> _SELECTED TEXT_
==============================
Producing affordable hydrogen with electrolysis cannot come at the expense of cell durability or efficiency. H2NEW's interconnected and comprehensive research—including fabrication and integration studies, standardized protocols and cell testing, durability studies, degradation mitigation strategies, and modeling/analysis—overcomes critical barriers to improve hydrogen electrolyzers, including:

  • Enhancing durability
  • Increasing performance
  • Reducing capital cost.

H2NEW is divided into two research concentrations:

  • Low-temperature water electrolysis (LTE), specifically proton exchange membrane water electrolysis (PEMWE) and liquid alkaline water electrolysis (LAWE)
  • High-temperature oxide-ion-conducting solid oxide water electrolysis (HTE).
Low-Temperature Electrolysis (LTE)
==============================
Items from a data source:
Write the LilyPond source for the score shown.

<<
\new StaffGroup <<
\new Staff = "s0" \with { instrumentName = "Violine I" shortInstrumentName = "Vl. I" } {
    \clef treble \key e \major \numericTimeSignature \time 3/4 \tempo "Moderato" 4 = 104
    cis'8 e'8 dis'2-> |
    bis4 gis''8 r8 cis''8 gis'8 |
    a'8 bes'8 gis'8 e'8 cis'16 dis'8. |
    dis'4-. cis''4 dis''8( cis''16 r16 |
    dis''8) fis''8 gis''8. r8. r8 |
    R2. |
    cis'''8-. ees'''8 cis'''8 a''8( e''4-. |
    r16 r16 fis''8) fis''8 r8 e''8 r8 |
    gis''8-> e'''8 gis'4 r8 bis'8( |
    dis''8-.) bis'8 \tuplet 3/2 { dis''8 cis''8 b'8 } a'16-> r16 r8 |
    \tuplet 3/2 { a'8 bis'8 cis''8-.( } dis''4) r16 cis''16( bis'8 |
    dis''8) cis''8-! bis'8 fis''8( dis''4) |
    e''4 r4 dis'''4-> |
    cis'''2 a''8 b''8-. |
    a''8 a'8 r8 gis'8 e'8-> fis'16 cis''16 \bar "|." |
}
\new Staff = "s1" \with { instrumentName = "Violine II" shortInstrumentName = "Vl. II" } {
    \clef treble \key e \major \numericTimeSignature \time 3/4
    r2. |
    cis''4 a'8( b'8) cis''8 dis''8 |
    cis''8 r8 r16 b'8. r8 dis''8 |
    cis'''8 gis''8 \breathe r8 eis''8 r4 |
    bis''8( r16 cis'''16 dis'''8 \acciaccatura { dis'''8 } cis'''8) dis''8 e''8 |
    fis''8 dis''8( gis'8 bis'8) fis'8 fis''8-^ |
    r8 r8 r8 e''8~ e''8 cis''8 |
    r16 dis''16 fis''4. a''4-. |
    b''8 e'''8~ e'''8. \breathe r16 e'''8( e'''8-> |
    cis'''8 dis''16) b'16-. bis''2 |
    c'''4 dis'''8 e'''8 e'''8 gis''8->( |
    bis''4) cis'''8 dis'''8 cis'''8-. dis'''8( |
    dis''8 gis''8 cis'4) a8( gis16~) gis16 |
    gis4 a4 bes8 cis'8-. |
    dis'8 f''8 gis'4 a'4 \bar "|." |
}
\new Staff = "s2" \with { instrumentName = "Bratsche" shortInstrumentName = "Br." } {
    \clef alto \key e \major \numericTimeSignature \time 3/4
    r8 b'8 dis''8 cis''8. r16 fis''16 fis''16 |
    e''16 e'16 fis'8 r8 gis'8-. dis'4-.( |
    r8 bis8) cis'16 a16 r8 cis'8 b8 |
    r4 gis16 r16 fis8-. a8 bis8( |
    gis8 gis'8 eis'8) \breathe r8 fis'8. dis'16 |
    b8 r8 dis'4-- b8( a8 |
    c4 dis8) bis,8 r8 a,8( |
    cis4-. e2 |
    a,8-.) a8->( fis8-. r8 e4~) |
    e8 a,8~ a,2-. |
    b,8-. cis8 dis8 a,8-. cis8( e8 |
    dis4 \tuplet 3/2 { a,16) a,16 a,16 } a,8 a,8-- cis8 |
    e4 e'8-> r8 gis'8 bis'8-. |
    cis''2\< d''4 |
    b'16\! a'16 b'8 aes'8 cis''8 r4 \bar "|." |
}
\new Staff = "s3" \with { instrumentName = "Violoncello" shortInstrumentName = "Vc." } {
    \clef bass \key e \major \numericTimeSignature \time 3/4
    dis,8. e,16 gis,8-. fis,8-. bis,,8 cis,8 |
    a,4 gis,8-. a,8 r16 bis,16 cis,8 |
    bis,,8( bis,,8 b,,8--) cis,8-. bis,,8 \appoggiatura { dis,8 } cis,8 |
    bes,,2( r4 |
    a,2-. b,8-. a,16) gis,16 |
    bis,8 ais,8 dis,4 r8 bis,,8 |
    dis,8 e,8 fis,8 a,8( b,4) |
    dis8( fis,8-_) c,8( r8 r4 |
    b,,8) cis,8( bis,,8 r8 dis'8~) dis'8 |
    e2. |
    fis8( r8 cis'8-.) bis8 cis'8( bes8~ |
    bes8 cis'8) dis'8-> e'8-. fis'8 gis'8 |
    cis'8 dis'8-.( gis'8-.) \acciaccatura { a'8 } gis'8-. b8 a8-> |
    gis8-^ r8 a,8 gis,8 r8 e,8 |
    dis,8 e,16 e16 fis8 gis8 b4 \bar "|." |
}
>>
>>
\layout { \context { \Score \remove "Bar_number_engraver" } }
==============================
> _LIST OF TASKS_
1/ In the H2NEW text, what are the two research concentrations that H2NEW is divided into?
2/ Please pick out every line of the entries that contains the string "numericTimeSignature", where case counts.
The H2NEW text and the entries are separate material.

> _RESPONSES FOR EACH TASK_
1/ Low-temperature water electrolysis (LTE) and high-temperature oxide-ion-conducting solid oxide water electrolysis (HTE).

2/
    \clef treble \key e \major \numericTimeSignature \time 3/4 \tempo "Moderato" 4 = 104
    \clef treble \key e \major \numericTimeSignature \time 3/4
    \clef alto \key e \major \numericTimeSignature \time 3/4
    \clef bass \key e \major \numericTimeSignature \time 3/4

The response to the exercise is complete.